Saturday, February 18, 2012

The dork on the bike....

Okay, first off, Kelly finally called! It was so nice to talk to him even though it was a sad overall phone call. I'll be the first to admit I'm a baby. I miss him like crazy. But talking to him on the phone really helped give me the boost I needed to have a positive out look. He is working so so hard to make a better life for our family so while he is working hard away from us I need to work that hard taking care of everything at home and our boys.

Now back to the dork on the bike. Yesterday I bought a bike trailer. I grew up next to the Provo river and river trail and now that I'm back there I wanted to take advantage of it again. So since today was kind of the warm before the storm I decided we needed to get out and take it for a test drive. It was a little chilly out but no too bad, until I was sailing down the road on my bike with trailer in tow and realized how freaking cold my ears were getting. Well back to the first part of the story, I'm a baby. So I pulled over and pulled my hood on and pulled the little strings so it was scrunched around my head and kept my ears nice and warm. The only thing sticking out were my nose and sunglasses. I enjoyed a very nice bike ride with the boys after that and only passed a few people that gave me an awkward smile. And Dad, I'm sorry you had to go for a bike ride with a dork.

Friday, February 17, 2012

A child's alphabet

Dylan has been working on learning all his letters and alphabet and all of that fun stuff. So we have a game that doesn't really have a name but we go through the alphabet and say things that start with each letter. He actually has been doing really well meth this but the last time we played it I could not have been more amazed. We started out the game like normal. A is for Alligator and apple. B is for bubbles and book. C is for Christopher and cookie and Cooper. D is of course for Dylan and dinosaur. Well so on and so on. We come to the letter I. Each time I say a letter I pause and let Dylan say a word first. There was no hesitation to the letter I, he shouts Ipod! I was kind of taken back for a second because that was one we'd never used and I didn't even think he knew what an ipod was. So in my moment of hesitation I get a very very exasperated sigh from Dylan and then he starts to explain, "Mom, it's like a computer, you know?" Wow. He sure thinks he's a smartie pants.

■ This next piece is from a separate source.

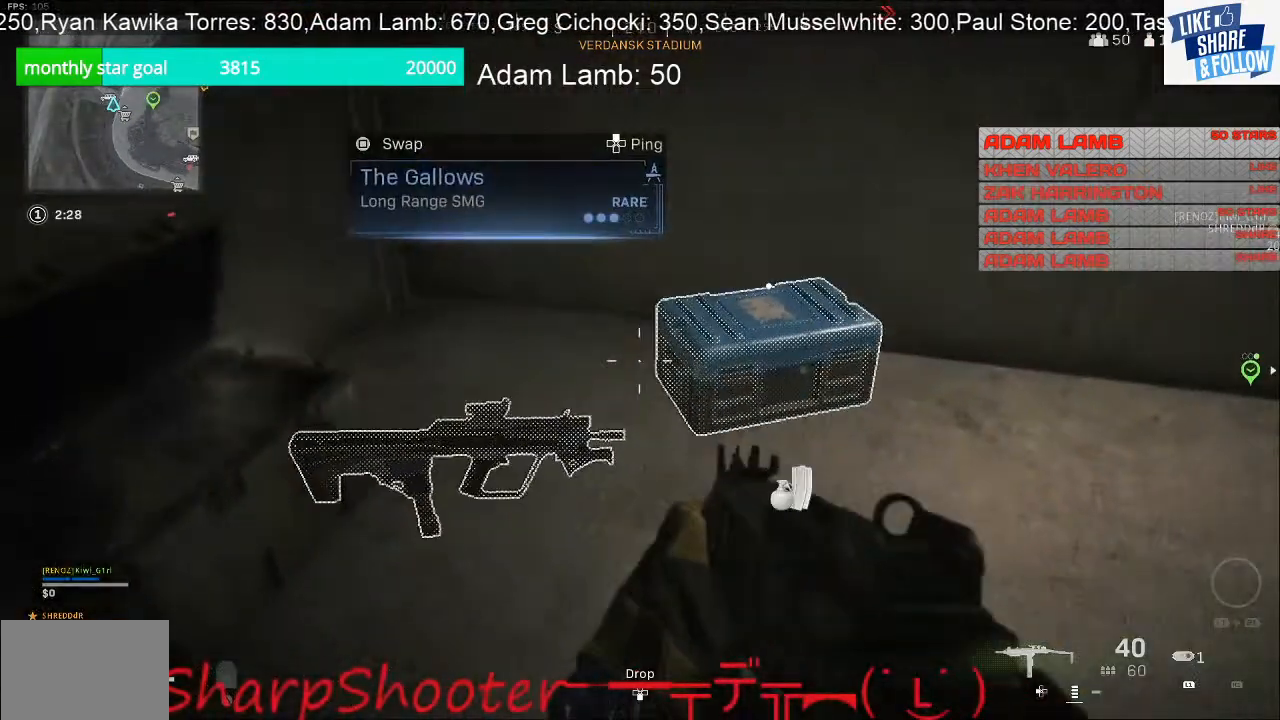
{"buttons": [], "left_stick": "up-right", "right_stick": "center", "events": [[333, "left_stick", "up-right"]]}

Thursday, February 16, 2012

Hell Week




Okay so it's been quite a while since I've posted anything here, but seeing as I have a couple hours without my little..... angels I thought I should start getting caught up. Kelly joined the army. That was the main reason we moved back to Provo so I could be around my family and have help with the boys while he is away for training. Still while I knew his date to report to training was coming closer and closer it didn't really seem real, until he left. Now it's very very VERY real. This has been the hardest thing I've ever had to go through and we're just getting started.

The first night he was gone, Dylan peed the bed twice. TWICE are you kidding me? I wanted to just go to bed and cry. But I got up, I changed his sheets and tried to hold it together. But the commotion of changing bedding for the second time woke up Christopher. At that point there really was no point in trying to go back to sleep, but I tried. For an hour plus Christopher threw a huge tantrum. He wouldn't stay in bed but was bent on sitting on the floor against their door yelling, "Mom, Mama, Mommy." I don't know I kept my eyes open the next day. I was exhausted.

The next day I was so excited when it was time to start getting the boys ready for bed. They were tired, I was tired, we all needed a good nights sleep. So after bath time they were all snug in their jammies and Christopher threw up. All over. With Chris, this isn't anything really new, he throws up usually once a week or more. But I don't do good when people throw up. Kelly is the vomit cleaner upper in our house and he was gone.

I quit keeping track after that because there's just been to much. I've cleaned up more vomit and washed more sheets in this past week than I did in a year. And throughout this I've been dying waiting for a phone call or letter or anything from Kelly. I miss him like crazy. We've been together 6 years and never gone more than a few hours without talking to each other. Now it's been just over a week and probably will be another before I hear from him. I'm feeling so over whelmed when I think about how little time has gone by compared to how much time is left. I'm trying so hard to focus on all the positive things that are going to come from this but right now I just miss my best friend.